MATTHIEUSSENT Delphine, Les Français évadés de France par l’Espagne, novembre 1942-fin 1943 : repérage des principaux jalons, Maîtrise [Antoine Prost, et Claire Andrieu], Univ. Paris 1 CRHMSS, 1996, 307 p.
La recherche s’est d’emblée heurtée à deux obstacles majeurs : d’une part, l’absence quasi totale d’études sur la question de l’évasion de France par l’Espagne pendant la Seconde Guerre mondiale, d’autre part, le caractère lacunaire et hétérogène des sources dons nous avons disposé.
Nous avons cependant pu aboutir à certaines conclusions, notamment grâce aux sources du ministère des Affaires étrangères et du Service Historique de l’Armée de Terre (SHAT), sources que nous avons, dans certains cas, confrontées aux témoignages d’anciens évadés de France par l’Espagne.
Trois séries de questions se posaient : qui étaient les évadés de France, dans quelles conditions et pourquoi sont-ils passés en Espagne ? Quelles ont été les circonstances de leur séjour forcé en Espagne ? En quoi, et dans quelle mesure, ont-ils constitué un enjeu dans les relations entre les différents belligérants du second conflit mondial ?
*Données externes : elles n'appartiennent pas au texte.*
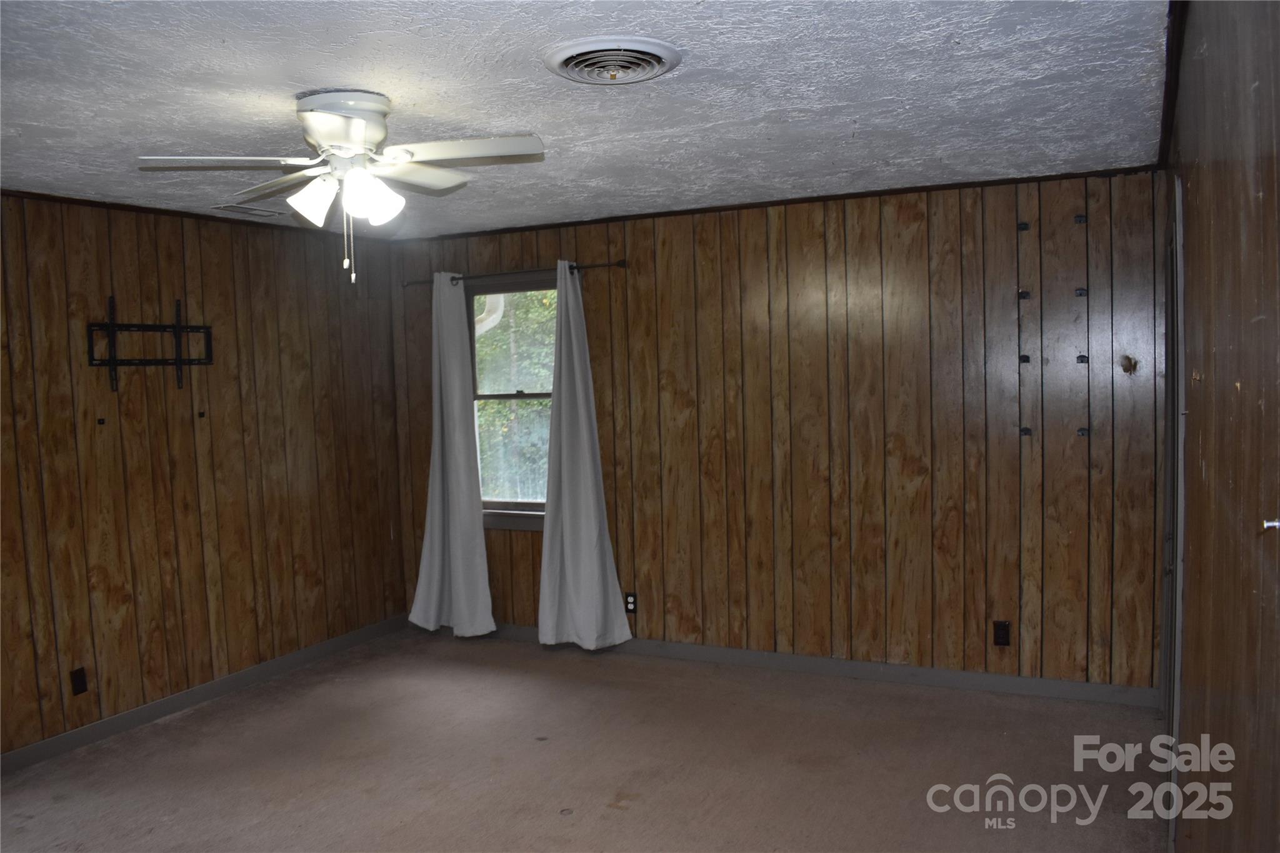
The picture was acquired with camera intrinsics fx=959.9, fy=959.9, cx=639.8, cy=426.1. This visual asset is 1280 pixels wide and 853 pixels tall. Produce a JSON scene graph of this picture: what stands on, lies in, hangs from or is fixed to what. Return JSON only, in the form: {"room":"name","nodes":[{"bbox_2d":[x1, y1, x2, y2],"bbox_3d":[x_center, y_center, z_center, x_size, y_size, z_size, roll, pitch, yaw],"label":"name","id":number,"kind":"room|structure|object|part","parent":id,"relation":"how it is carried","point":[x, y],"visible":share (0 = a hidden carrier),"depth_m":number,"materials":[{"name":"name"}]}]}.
{"room":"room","nodes":[
{"label":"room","id":0,"kind":"room"},
{"bbox_2d":[0,190,408,765],"bbox_3d":[-2.709,0.227,3.908,0.139,2.440,5.156,0,4,26],"label":"left wall","id":1,"kind":"structure","parent":0,"point":[154,257],"depth_m":4.69,"materials":[{"name":"brown wood"}]},
{"bbox_2d":[70,666,88,695],"bbox_3d":[-2.471,1.125,4.228,0.009,0.117,0.070,0,4,26],"label":"wall socket","id":2,"kind":"object","parent":1,"relation":"attached to","point":[79,677],"visible":0.98,"depth_m":4.22,"materials":[{"name":"black"}]},
{"bbox_2d":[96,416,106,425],"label":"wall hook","id":3,"kind":"object","parent":1,"relation":"attached to","point":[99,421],"visible":0.97,"depth_m":4.42,"materials":[{"name":"black"}]},
{"bbox_2d":[88,294,213,390],"bbox_3d":[-2.322,-0.395,4.579,0.087,0.462,0.639,0,4,26],"label":"tv wall mount","id":4,"kind":"object","parent":1,"relation":"attached to","point":[114,364],"visible":0.99,"depth_m":4.55,"materials":[{"name":"black metal"}]},
{"bbox_2d":[0,188,350,237],"bbox_3d":[-2.555,-1.007,4.165,0.070,0.045,3.491,0,4,26],"label":"crown trim","id":5,"kind":"structure","parent":1,"relation":"attached to","point":[184,212],"depth_m":4.64,"materials":[{"name":"brown wood"}]},
{"bbox_2d":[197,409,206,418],"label":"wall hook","id":6,"kind":"object","parent":1,"relation":"attached to","point":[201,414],"visible":0.97,"depth_m":4.81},
{"bbox_2d":[0,611,415,775],"bbox_3d":[-2.514,1.388,4.163,0.014,0.092,4.584,0,4,26],"label":"baseboard","id":7,"kind":"structure","parent":1,"relation":"attached to","point":[116,722],"depth_m":4.72,"materials":[{"name":"grey paint"}]},
{"bbox_2d":[0,0,1168,238],"bbox_3d":[-0.832,-1.035,2.843,4.693,0.113,5.529,0,4,26],"label":"ceiling","id":8,"kind":"structure","parent":0,"point":[499,118],"depth_m":2.90,"materials":[{"name":"paint"}]},
{"bbox_2d":[209,203,284,216],"bbox_3d":[-1.928,-1.055,4.693,0.167,0.012,0.328,0,4,26],"label":"ceiling vent","id":9,"kind":"object","parent":8,"relation":"in","point":[231,207],"visible":0.99,"depth_m":4.66,"materials":[{"name":"white metal"}]},
{"bbox_2d":[134,88,544,282],"bbox_3d":[-0.866,-0.719,2.928,1.048,0.560,1.036,-3,4,-20],"label":"ceiling fan","id":10,"kind":"object","parent":8,"relation":"attached to","point":[311,115],"visible":0.99,"depth_m":2.86,"materials":[{"name":"white metal"}]},
{"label":"blade","id":11,"kind":"part","parent":10,"relation":"part of","materials":[{"name":"white"}]},
{"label":"shade","id":12,"kind":"part","parent":10,"relation":"part of","materials":[{"name":"white glass"}]},
{"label":"motor housing","id":13,"kind":"part","parent":10,"relation":"part of","materials":[{"name":"metal"}]},
{"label":"shades","id":14,"kind":"part","parent":10,"relation":"part of","materials":[{"name":"white glass"}]},
{"bbox_3d":[-0.775,-0.668,2.781,0.129,0.139,0.135,0,4,26],"label":"shade","id":15,"kind":"part","parent":10,"relation":"part of","materials":[{"name":"white glass"}]},
{"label":"blade","id":16,"kind":"part","parent":10,"relation":"part of","materials":[{"name":"white wood"}]},
{"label":"blade","id":17,"kind":"part","parent":10,"relation":"part of","materials":[{"name":"white"}]},
{"bbox_2d":[541,35,683,84],"bbox_3d":[-0.074,-0.975,2.587,0.359,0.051,0.364,0,4,26],"label":"ceiling vent","id":18,"kind":"object","parent":8,"relation":"attached to","point":[557,55],"visible":0.97,"depth_m":2.55,"materials":[{"name":"metal"}]},
{"bbox_2d":[0,626,1170,852],"bbox_3d":[-0.565,1.508,2.757,4.968,0.108,5.472,0,4,26],"label":"carpet floor","id":19,"kind":"structure","parent":0,"point":[627,814],"depth_m":3.89,"materials":[{"name":"carpet"}]},
{"bbox_2d":[391,167,1167,695],"bbox_3d":[0.428,0.049,5.228,4.472,2.452,0.155,0,4,26],"label":"back wall","id":20,"kind":"structure","parent":0,"point":[907,237],"depth_m":4.76,"materials":[{"name":"brown wood"}]},
{"bbox_2d":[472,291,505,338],"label":"downspout","id":21,"kind":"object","parent":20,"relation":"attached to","point":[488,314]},
{"bbox_2d":[467,276,554,529],"bbox_3d":[-0.664,-0.123,5.709,0.942,1.500,0.149,0,4,26],"label":"window","id":22,"kind":"structure","parent":20,"relation":"in","point":[519,396],"depth_m":5.78,"materials":[{"name":"glass"}]},
{"bbox_2d":[402,259,627,288],"bbox_3d":[-0.734,-0.878,5.531,1.539,0.059,0.114,0,4,26],"label":"curtain rod","id":23,"kind":"object","parent":20,"relation":"attached to","point":[619,264],"visible":0.75,"depth_m":5.44,"materials":[{"name":"brown metal"}]},
{"bbox_2d":[408,276,496,639],"bbox_3d":[-1.155,0.180,5.685,0.587,2.182,0.131,0,4,26],"label":"left curtain","id":24,"kind":"object","parent":23,"relation":"hanging from","point":[479,538],"visible":0.98,"depth_m":5.69,"materials":[{"name":"fabric"}]},
{"bbox_2d":[536,263,634,651],"bbox_3d":[-0.359,0.173,5.316,0.587,2.185,0.134,0,4,26],"label":"right curtain","id":25,"kind":"object","parent":23,"relation":"hanging from","point":[567,563],"visible":0.98,"depth_m":5.35,"materials":[{"name":"grey fabric"}]},
{"bbox_2d":[624,591,638,613],"bbox_3d":[-0.055,0.989,5.371,0.072,0.116,0.009,0,4,26],"label":"wall socket","id":26,"kind":"object","parent":20,"relation":"attached to","point":[632,598],"visible":0.95,"depth_m":5.37,"materials":[{"name":"black plastic"}]},
{"bbox_2d":[392,165,1161,240],"bbox_3d":[0.424,-1.142,5.040,4.021,0.040,0.040,0,4,26],"label":"crown molding","id":27,"kind":"structure","parent":20,"relation":"attached to","point":[697,210],"depth_m":4.82,"materials":[{"name":"brown wood"}]},
{"bbox_2d":[441,621,1157,707],"bbox_3d":[0.411,1.236,5.237,4.309,0.092,0.014,0,4,26],"label":"back baseboard","id":28,"kind":"structure","parent":20,"relation":"attached to","point":[865,667],"depth_m":4.87,"materials":[{"name":"grey paint"}]},
{"bbox_2d":[992,620,1010,646],"bbox_3d":[1.715,0.983,4.553,0.072,0.119,0.009,0,4,26],"label":"wall socket","id":29,"kind":"object","parent":20,"relation":"attached to","point":[1003,625],"visible":0.98,"depth_m":4.55,"materials":[{"name":"black plastic"}]},
{"bbox_2d":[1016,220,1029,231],"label":"wall hook","id":30,"kind":"object","parent":20,"relation":"attached to","point":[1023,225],"visible":0.98,"depth_m":4.47,"materials":[{"name":"black metal"}]},
{"bbox_2d":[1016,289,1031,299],"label":"wall hook","id":31,"kind":"object","parent":20,"relation":"attached to","point":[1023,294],"visible":0.98,"depth_m":4.49,"materials":[{"name":"black metal"}]},
{"bbox_2d":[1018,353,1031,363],"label":"wall hook","id":32,"kind":"object","parent":20,"relation":"attached to","point":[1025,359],"visible":0.98,"depth_m":4.48,"materials":[{"name":"black metal"}]},
{"bbox_2d":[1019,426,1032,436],"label":"wall hook","id":33,"kind":"object","parent":20,"relation":"attached to","point":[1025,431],"visible":0.97,"depth_m":4.51,"materials":[{"name":"black metal"}]},
{"bbox_2d":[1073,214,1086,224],"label":"wall hook","id":34,"kind":"object","parent":20,"relation":"attached to","point":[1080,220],"visible":0.98,"depth_m":4.38,"materials":[{"name":"black metal"}]},
{"bbox_2d":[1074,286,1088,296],"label":"wall hook","id":35,"kind":"object","parent":20,"relation":"attached to","point":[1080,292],"visible":0.98,"depth_m":4.50,"materials":[{"name":"black metal"}]},
{"bbox_2d":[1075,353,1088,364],"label":"wall hook","id":36,"kind":"object","parent":20,"relation":"attached to","point":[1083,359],"visible":0.98,"depth_m":4.46,"materials":[{"name":"black metal"}]},
{"bbox_2d":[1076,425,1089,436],"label":"wall hook","id":37,"kind":"object","parent":20,"relation":"attached to","point":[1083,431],"visible":0.97,"depth_m":4.41,"materials":[{"name":"metal"}]},
{"bbox_2d":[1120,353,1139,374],"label":"hole in wall","id":38,"kind":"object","parent":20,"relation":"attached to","point":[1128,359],"visible":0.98,"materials":[{"name":"brown wood"}]},
{"bbox_2d":[1161,0,1279,852],"bbox_3d":[1.155,0.241,1.817,0.155,2.455,5.124,0,4,26],"label":"right wall","id":39,"kind":"structure","parent":0,"point":[1198,187],"depth_m":1.55,"materials":[{"name":"brown wood"}]},
{"bbox_2d":[1155,0,1188,172],"bbox_3d":[1.316,-0.988,2.354,0.092,0.058,4.050,0,4,26],"label":"crown molding","id":40,"kind":"structure","parent":39,"relation":"attached to","point":[1170,60],"depth_m":2.75,"materials":[{"name":"brown wood"}]},
{"bbox_2d":[1159,180,1186,841],"bbox_3d":[1.840,0.279,3.291,0.168,2.101,1.015,0,4,26],"label":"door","id":41,"kind":"structure","parent":39,"relation":"in","point":[1178,575],"depth_m":3.10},
{"bbox_2d":[1261,516,1279,531],"bbox_3d":[0.741,0.114,1.100,0.036,0.023,0.027,0,4,26],"label":"door knob","id":42,"kind":"object","parent":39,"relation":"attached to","point":[1275,523],"visible":0.97,"depth_m":1.10,"materials":[{"name":"silver metal"}]},
{"label":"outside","id":43,"kind":"structure","parent":0,"visible":0},
{"label":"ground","id":44,"kind":"structure","parent":43,"visible":0},
{"bbox_2d":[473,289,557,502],"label":"tree","id":45,"kind":"object","parent":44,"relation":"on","point":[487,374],"visible":0.13,"depth_m":10.02,"materials":[{"name":"green plant"}]}
]}

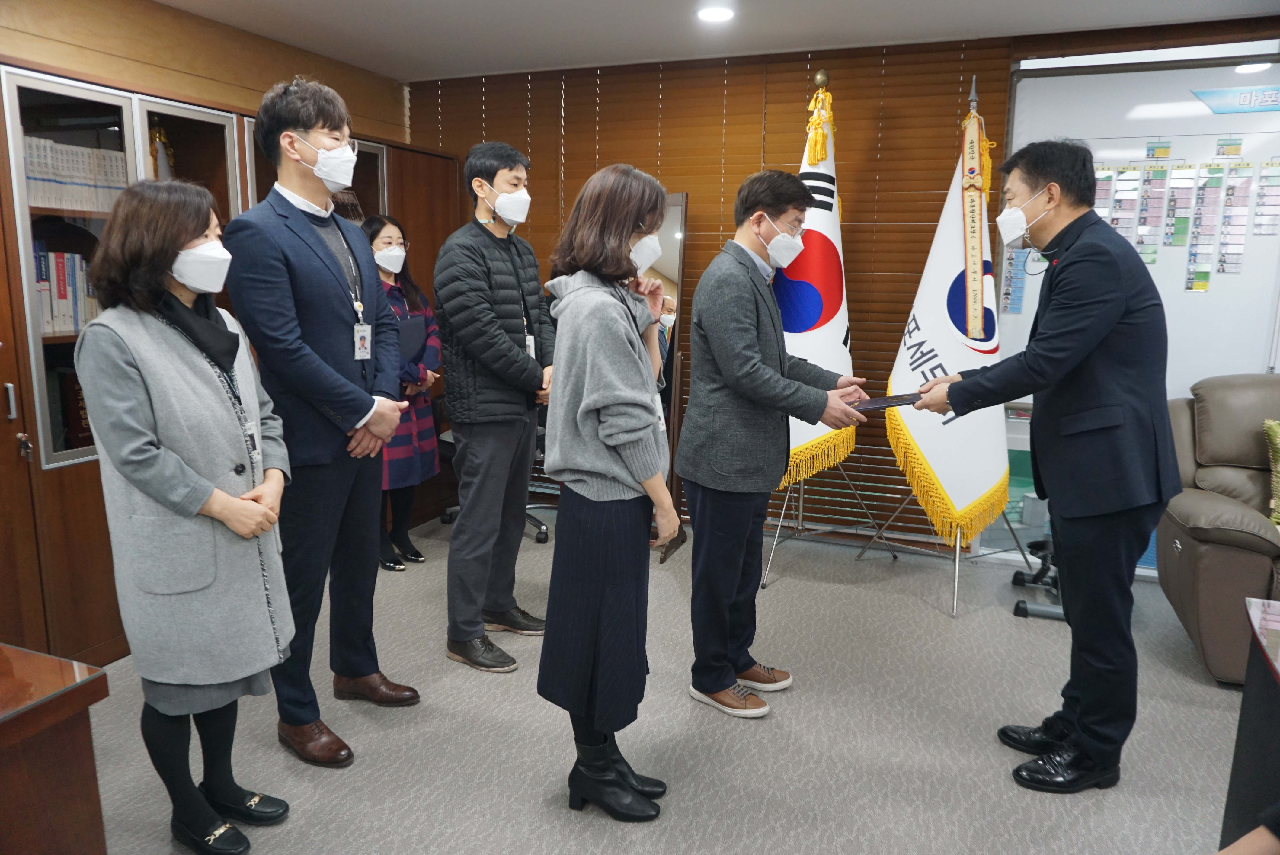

Au-delà de certains éléments concrets, descriptifs, que nous avons tenté d’établir — notamment le nombre de Français évadés de France par l’Espagne au cours de l’année 1943, le profil socio-démographique de ces derniers, les conditions de leur internement en Espagne et les tensions politiques et diplomatiques engendrées par leur évasion — s’est posée la question de la spécificité de cet épisode et de sa signification.
Tout l’intérêt, mais aussi la difficulté, de l’étude de l’évasion de France par l’Espagne est en effet de donner un sens à une situation qui n’est que transitoire. La complexité des motivations des Français passés clandestinement en Espagne, l’absence d’antinomie entre le désir de se mettre à l’abri et celui de continuer le combat, met en évidence la spécificité de la situation des évadés français où ils passent la frontière : à ce moment précis, leur destin est encore indéterminé, ils ne sont que des combattants en puissance.
De ce fait, il est impossible d’insérer une catégorie « évadés de France » dans les classifications traditionnelles de FFI, FFL, Résistance intérieure, Résistance extérieure…, ménagées par l’historiographie de la Seconde Guerre mondiale. Cet épisode met ainsi en lumière la difficulté et la complexité des choix individuels à l’époque ; il souligne la vanité, dans certains cas, des classifications a posteriori.